Short task
In the post on installing the electrical panels, which manufacturer's catalog were the parts chosen from?
:: Page ::
Connectors between gable and front wall. I still need to add connectors between the wall and the rim joist on the bottom.

Connectors between gable and front wall. I still need to add connectors between the wall and the rim joist on the bottom.

I’m hoping the pace will now pick up with the roof, windows, stucco, and HVAC contractors coming in. Stay tuned!

 

It’s Electric!

While waiting for some more vacation time to accrue so that I could take a couple of weeks off and do the master bedroom buildout, I had a few weeks with nothing planned in particular. So last week, I decided to get some of my electrical work in. I’ve been researching this for some time and came to the conclusion that I would get the new service entrance panel and breaker panel all mounted and connected, and then I could call the city inspector. After passing that inspection, I could then contact the electric company (SDG&E) at my convenience and have the upgraded services connected at a time convenient for me. So I figured I could at least get the panel installation done.

The first thing was to order all of the parts. I had figured out most of this during the design phase of the remodel, so all I had to do was to re-familiarize myself with the work I already had completed, and then go back into the manufacturer’s catalog (I chose Eaton), get the part numbers, and then type them into the Home Depot website and put them on order for home delivery (that was free). 3 days and $1,000.00 later, I had all of my panels and breakers at the ready.

The next step was to open up the panels to see exactly how they were laid out so I could figure out what would go where, what knockouts I would use, what types of conduit and fittings I would need and what kind of wiring to get. I didn’t need a lot of wire because the panels are back-to-back, but it needed to be pretty hefty wire because it carries all of the house loads. One thing I had to figure out was how to lay out the grounding bus and neutral bus. If this means nothing to you, then you can (a) read my previous blog entry on grounding, (b) go to this website (http://www.wireyourownhouse.com) which does a pretty good job of explaining the terminology, or (c) skip ahead and forget the technical stuff. Since I like the technical stuff and it’s my blog, then I’m going to tell you all about it.
:::
:: Extracted records ::
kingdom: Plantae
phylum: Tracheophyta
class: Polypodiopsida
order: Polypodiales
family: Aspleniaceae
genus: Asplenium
:::
Finished answer
Eaton